2.5. If you have concerns about the welfare of a child outside of working hours, please contact the Emergency Duty Team on 020 8314 6000 and ask to speak to the out-of-hours duty social worker.

2.6. If the incident occurs and the child or young person is at immediate risk the staff member should contact the police on 999.

2.7. Where possible (age dependent) the child should be advised that you are going to talk to another person about what they have told you.   You should aim to keep the child or young person informed about what steps you will need to take next.

2.8. When it does NOT increase the risk to the child the parent /carer should be informed of the action you will take following the disclosure.   However if this increases the risk to the child or young person or it is an allegation of sexual abuse you should NOT inform parent /carer of your actions.

3. Concerns regarding an adult who is a volunteer, trustee or staff member

3.1.  If there are concerns regarding the actions or behaviour of a member of staff, volunteer member of staff or trustee, in regards to abuse or grooming of a child, the manager should immediately refer the concerns to the Local Area Designated Officer (LADO) who will guide them in regards to the action which they will be required to take. The Lewisham Local Area Designated Officer (LADO) can be contacted on 020 8314 7280.

4. Recording Guidance

4.1. Whenever concerns are raised about a child or young person, whether through an allegation or the observation of a set of circumstances, it is crucial to make and keep an accurate record.

4.2. The following steps should, in every case, be observed:

  • Whenever possible and practical, take notes during any conversation;
  • Explain that the person giving you the information can have access to the records you have made in respect of their own information (age appropriate);
  • Where it is not appropriate to take notes at the time, make a written record as soon as possible afterwards and always before the end of the day;
  • Record the time, date, location, format of information (e.g. letter, telephone call, direct contact) and the persons present when the information was given;
  • Include as much information as possible – but be clear about which information is fact, hearsay or opinion and do not make assumptions or speculate;
  • Include the context and background leading to the disclosure;
  • Pass all original records to the manager.

**Raw data**
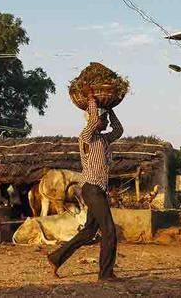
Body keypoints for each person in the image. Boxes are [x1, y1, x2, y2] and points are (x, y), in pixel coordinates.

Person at [47, 85, 123, 281]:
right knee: (109, 231)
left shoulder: (105, 140)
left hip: (98, 191)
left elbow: (119, 129)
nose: (105, 122)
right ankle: (105, 274)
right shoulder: (86, 137)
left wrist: (110, 109)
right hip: (92, 189)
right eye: (103, 119)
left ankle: (56, 258)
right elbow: (94, 120)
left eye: (105, 119)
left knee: (89, 232)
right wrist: (91, 98)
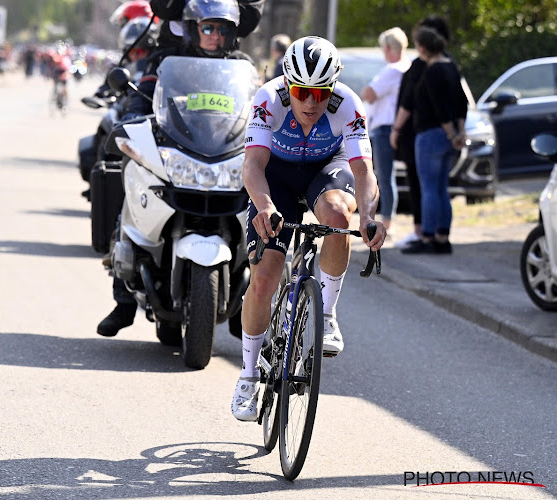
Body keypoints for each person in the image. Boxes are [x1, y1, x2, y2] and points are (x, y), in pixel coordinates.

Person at [230, 36, 386, 421]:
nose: (311, 103)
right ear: (288, 85)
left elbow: (364, 171)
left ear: (332, 88)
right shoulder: (269, 99)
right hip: (276, 176)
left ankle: (328, 315)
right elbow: (252, 166)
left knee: (337, 215)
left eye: (320, 93)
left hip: (324, 169)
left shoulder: (348, 105)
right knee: (264, 277)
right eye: (301, 92)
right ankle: (248, 376)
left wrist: (367, 215)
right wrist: (264, 206)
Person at [96, 0, 255, 337]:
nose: (215, 36)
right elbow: (141, 97)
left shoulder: (242, 66)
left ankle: (248, 310)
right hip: (176, 153)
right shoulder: (166, 60)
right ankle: (123, 300)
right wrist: (130, 121)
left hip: (225, 154)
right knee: (130, 189)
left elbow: (260, 107)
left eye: (223, 29)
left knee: (264, 220)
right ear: (192, 28)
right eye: (208, 28)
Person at [397, 25, 466, 255]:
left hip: (431, 135)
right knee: (441, 188)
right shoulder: (451, 68)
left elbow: (438, 107)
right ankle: (443, 237)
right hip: (448, 136)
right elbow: (461, 103)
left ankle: (427, 237)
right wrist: (459, 132)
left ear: (422, 47)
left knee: (428, 189)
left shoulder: (432, 71)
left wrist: (451, 133)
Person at [390, 15, 451, 248]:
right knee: (437, 187)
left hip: (420, 132)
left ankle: (423, 234)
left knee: (421, 185)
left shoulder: (423, 66)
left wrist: (396, 129)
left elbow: (409, 100)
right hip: (438, 133)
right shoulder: (447, 64)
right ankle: (438, 235)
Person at [360, 27, 410, 235]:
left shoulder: (393, 69)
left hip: (384, 127)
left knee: (384, 176)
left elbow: (369, 93)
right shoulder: (407, 67)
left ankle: (386, 220)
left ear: (389, 48)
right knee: (388, 176)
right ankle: (388, 217)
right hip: (392, 127)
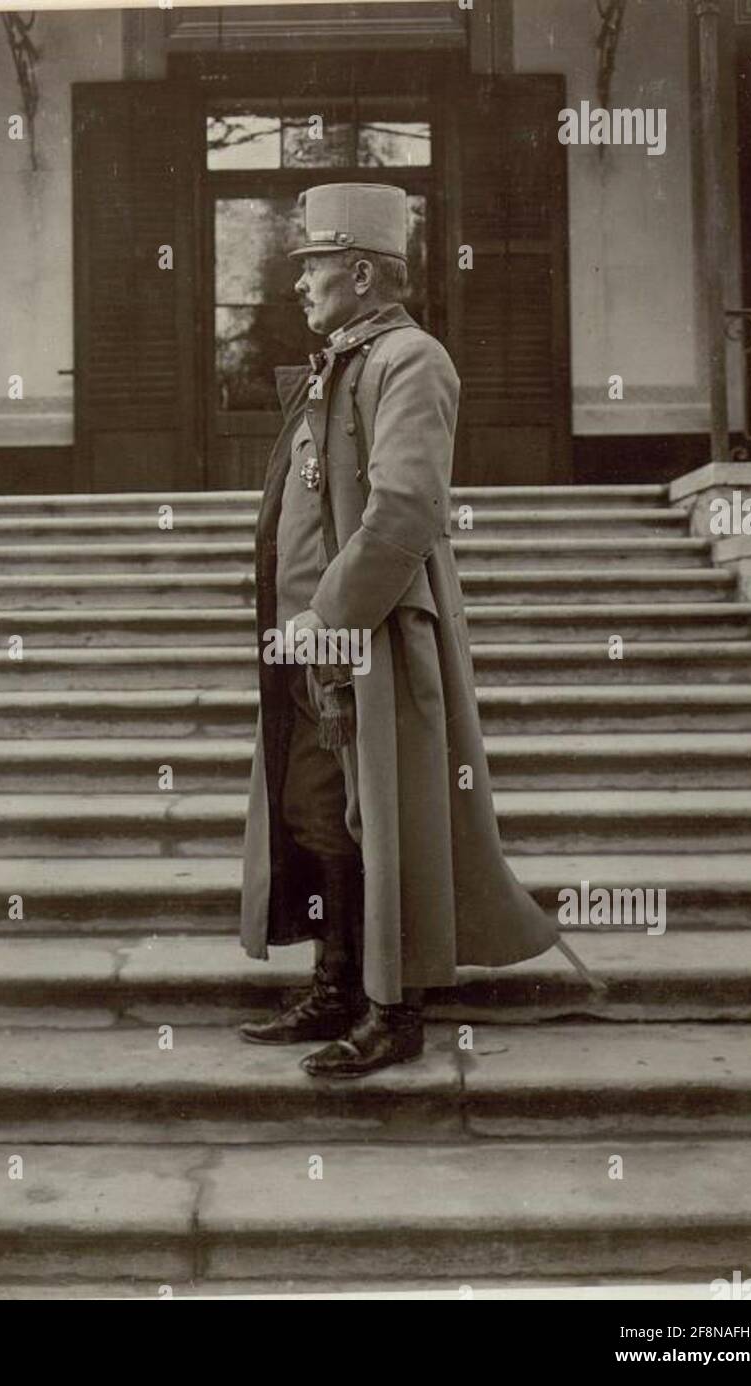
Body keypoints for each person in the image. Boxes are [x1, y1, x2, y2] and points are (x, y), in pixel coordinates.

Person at [238, 181, 599, 1079]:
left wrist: (327, 620)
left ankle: (391, 1011)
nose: (300, 285)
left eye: (313, 267)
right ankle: (334, 984)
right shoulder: (342, 357)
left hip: (373, 636)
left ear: (361, 272)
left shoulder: (413, 360)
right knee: (319, 812)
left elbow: (402, 513)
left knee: (381, 815)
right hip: (310, 641)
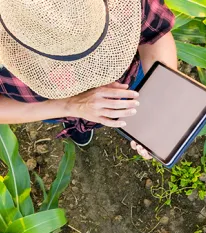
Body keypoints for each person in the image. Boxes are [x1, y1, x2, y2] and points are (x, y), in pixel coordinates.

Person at [0, 0, 177, 159]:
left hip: (128, 82)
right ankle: (78, 128)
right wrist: (70, 106)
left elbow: (155, 34)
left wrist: (160, 103)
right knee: (67, 121)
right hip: (50, 109)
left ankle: (85, 126)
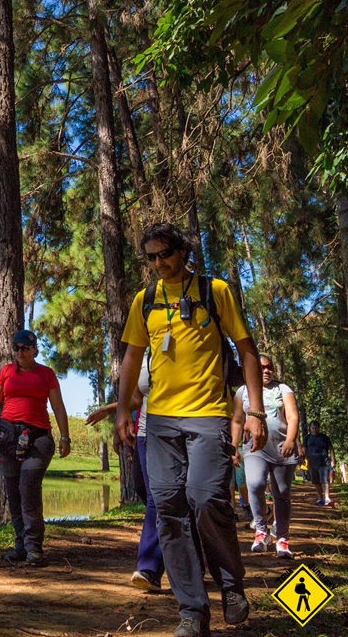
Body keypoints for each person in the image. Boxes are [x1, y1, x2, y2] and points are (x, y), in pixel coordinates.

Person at [115, 223, 267, 637]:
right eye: (150, 257)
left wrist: (256, 411)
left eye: (164, 254)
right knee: (168, 508)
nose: (158, 263)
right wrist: (124, 411)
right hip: (161, 420)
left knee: (204, 498)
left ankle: (231, 586)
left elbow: (246, 350)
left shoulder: (215, 292)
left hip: (209, 415)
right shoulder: (144, 301)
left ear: (182, 252)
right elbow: (131, 358)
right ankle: (191, 612)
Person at [0, 329, 71, 566]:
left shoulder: (46, 374)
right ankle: (21, 545)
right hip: (7, 437)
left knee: (28, 488)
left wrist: (65, 436)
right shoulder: (6, 371)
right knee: (14, 493)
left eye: (24, 348)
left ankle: (34, 548)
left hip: (38, 438)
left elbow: (58, 407)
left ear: (35, 349)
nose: (20, 352)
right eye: (15, 348)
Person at [86, 356, 165, 592]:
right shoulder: (143, 358)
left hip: (178, 433)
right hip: (145, 433)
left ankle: (150, 568)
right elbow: (135, 399)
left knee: (159, 500)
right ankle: (179, 556)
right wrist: (115, 414)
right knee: (145, 492)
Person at [233, 356, 299, 558]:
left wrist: (290, 440)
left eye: (269, 367)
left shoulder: (283, 389)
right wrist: (234, 446)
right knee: (254, 484)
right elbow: (236, 420)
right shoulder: (242, 391)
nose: (266, 371)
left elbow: (293, 416)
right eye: (261, 368)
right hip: (254, 449)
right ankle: (261, 531)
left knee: (282, 493)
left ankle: (282, 539)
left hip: (281, 448)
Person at [305, 421, 336, 506]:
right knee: (316, 481)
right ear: (310, 428)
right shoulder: (307, 437)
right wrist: (303, 459)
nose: (314, 430)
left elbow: (331, 449)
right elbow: (304, 449)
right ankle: (320, 498)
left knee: (324, 480)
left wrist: (333, 460)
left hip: (324, 461)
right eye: (313, 428)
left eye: (316, 428)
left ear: (319, 428)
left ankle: (327, 498)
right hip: (312, 462)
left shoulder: (324, 437)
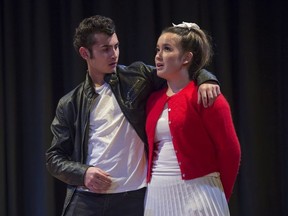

**The problem**
Return the full child safeguarding guidance above word for word.

**Final answer**
2.5. If you have concerns about the welfare of a child outside of working hours, please contact the Emergency Duty Team on 020 8314 6000 and ask to speak to the out-of-hours duty social worker.

2.6. If the incident occurs and the child or young person is at immediate risk the staff member should contact the police on 999.

2.7. Where possible (age dependent) the child should be advised that you are going to talk to another person about what they have told you.   You should aim to keep the child or young person informed about what steps you will need to take next.

2.8. When it does NOT increase the risk to the child the parent /carer should be informed of the action you will take following the disclosure.   However if this increases the risk to the child or young person or it is an allegation of sexual abuse you should NOT inform parent /carer of your actions.

3. Concerns regarding an adult who is a volunteer, trustee or staff member

3.1.  If there are concerns regarding the actions or behaviour of a member of staff, volunteer member of staff or trustee, in regards to abuse or grooming of a child, the manager should immediately refer the concerns to the Local Area Designated Officer (LADO) who will guide them in regards to the action which they will be required to take. The Lewisham Local Area Designated Officer (LADO) can be contacted on 020 8314 7280.

4. Recording Guidance

4.1. Whenever concerns are raised about a child or young person, whether through an allegation or the observation of a set of circumstances, it is crucial to make and keep an accurate record.

4.2. The following steps should, in every case, be observed:

  • Whenever possible and practical, take notes during any conversation;
  • Explain that the person giving you the information can have access to the records you have made in respect of their own information (age appropriate);
  • Where it is not appropriate to take notes at the time, make a written record as soon as possible afterwards and always before the end of the day;
  • Record the time, date, location, format of information (e.g. letter, telephone call, direct contact) and the persons present when the information was given;
  • Include as much information as possible – but be clear about which information is fact, hearsay or opinion and do not make assumptions or speculate;
  • Include the context and background leading to the disclosure;
  • Pass all original records to the manager.